Wednesday 19 June 2013

Britten Church Parables Aldeburgh The Burning Fiery Furnace

While everyone was at Peter Grimes on the Beach in Aldeburgh, true Britten fans were at the Church Parables at Orford. Curlew River is well established on its own merits but opportunities to hear it together with The Burning Fiery Furnace and The Prodigal Son are rare. The Church Parables will next be heard in Southwark Cathedral in London (tickets from the Barbican) and at the Buxton Festival. But hearing the Parables in Orford is a special experience. They were written to be performed in St Bartholomew's church there. Frederic Wake-Walker's production with Mahogany Opera takes its cue from the design of the building and from the landscape surrounding.

Curlew River (1964) is the most innovative and visionary Parable,  (see my review here) but The Prodigal Son (1968), is much closer to a medieval mystery play. The stylized ritual movements are very much part of this ancient tradition, and relate to the spartan orchestration. The production premiered earlier this month in a chapel in the Hermitage, in front of the very Rembrandt painting Britten and Pears saw when they visited St Petersburg. Hence colours of red, gold and ochre. As Claire Seymour points out in her book, The Operas of Benjamin Britten : Expression and Evasion, The Prodigal Son may have had many extra levels of personal meaning for Britten, so its apparent simplicity is deceptive. Mahogany Opera's production focused more on the church setting.  The father does no violence and understands that the son needs to make mistakes in order to mature.
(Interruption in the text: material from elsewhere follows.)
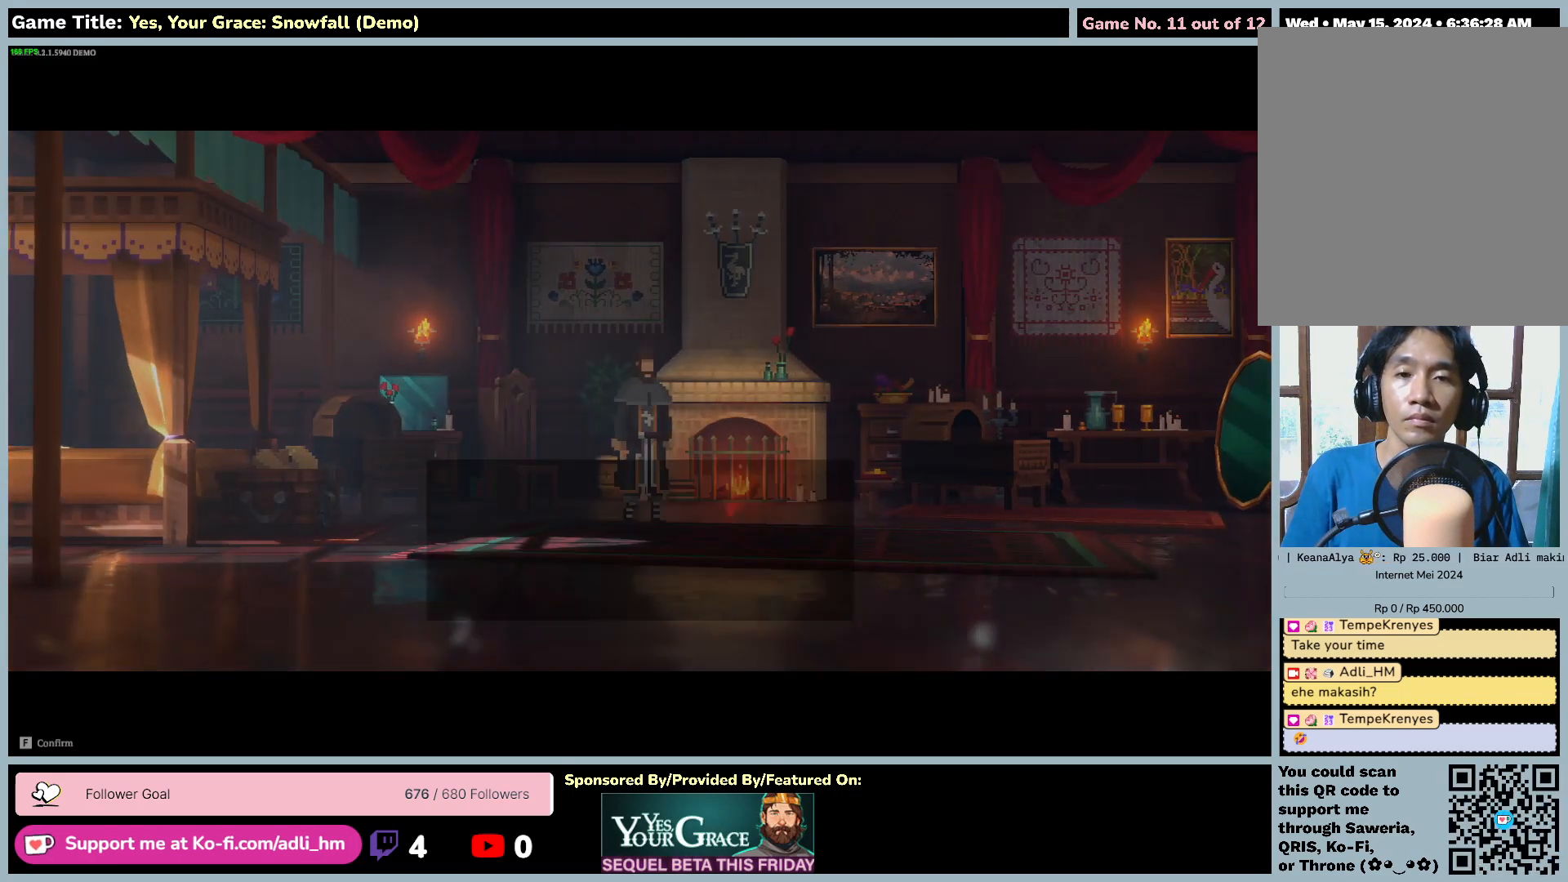
{"keys": ["a"], "mouse": [], "events": []}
The Burning Fiery Furnace (1966) stimulated a more inspired response. Frederic Wake-Walker drew on the subtle parallels between this work and Curlew River. The Babylonians are "exotic": gorgeous costumes, elaborate vocal lines, music which mixes pomp with sensuality. The Entertainers are boys dancing in vaguely Balinese costumes, their movements angular and ritualized. .In Indonesia, Britten and Pears watched wayang puppet theatre, where puppets are shown in silhouette. The real "drama" comes from the shadows thrown on the wall behind. It's a brilliant metaphor for Britten's personality.
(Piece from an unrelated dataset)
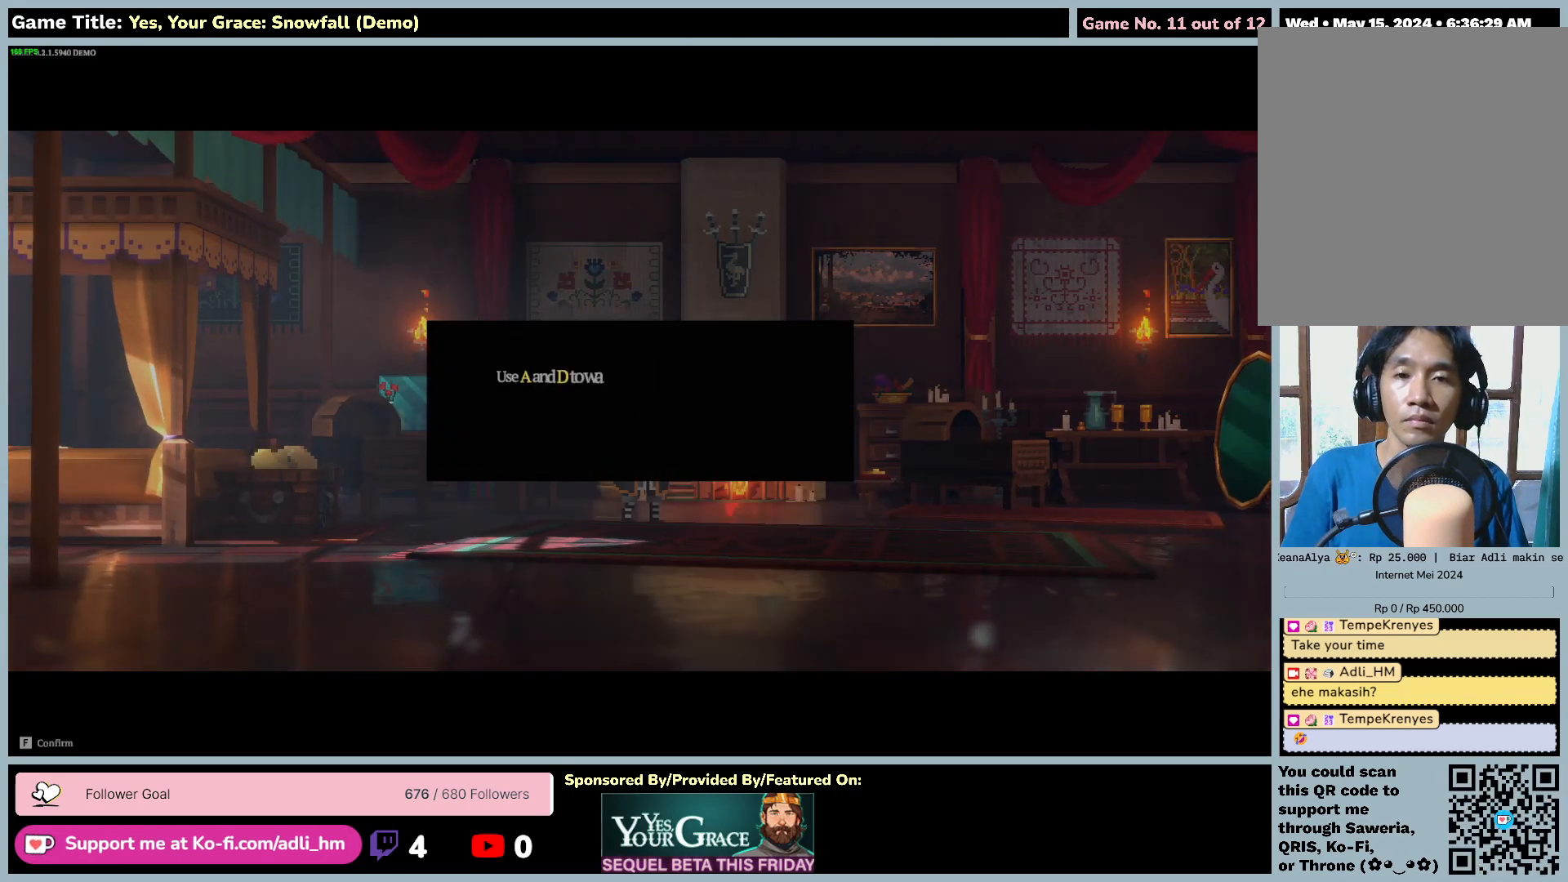
{"keys": [], "mouse": [], "events": [[167, "a", "up"]]}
Britten creates the Fiery Furnace in his music and the players of Mahogany Opera act it out visually. The Babylonians converge over the three exiles, Shadrach, Meshach and Abednego. The Babylonians wear red caps, and gloves. Their head bob up and down, their hands raised in jerky movements like fluttering flames. Again, intelligent lighting design (Ben Payne), this time creating huge shadows that reached way above the stage. Their music roars. Britten has built the image into his orchestration. James Gilchrist sang Nebuchadnezzar and Lukas Jakobski sang an extremely impressive Astrologer, his voice booming with resonance, reaching the deepest recesses of the Church at Orford. The exiles aren't intimidated. Their God doesn't do graven images. They survive because they have faith in purity.

Claire Seymour will be reviewing this production of the Church Parables for Opera Today.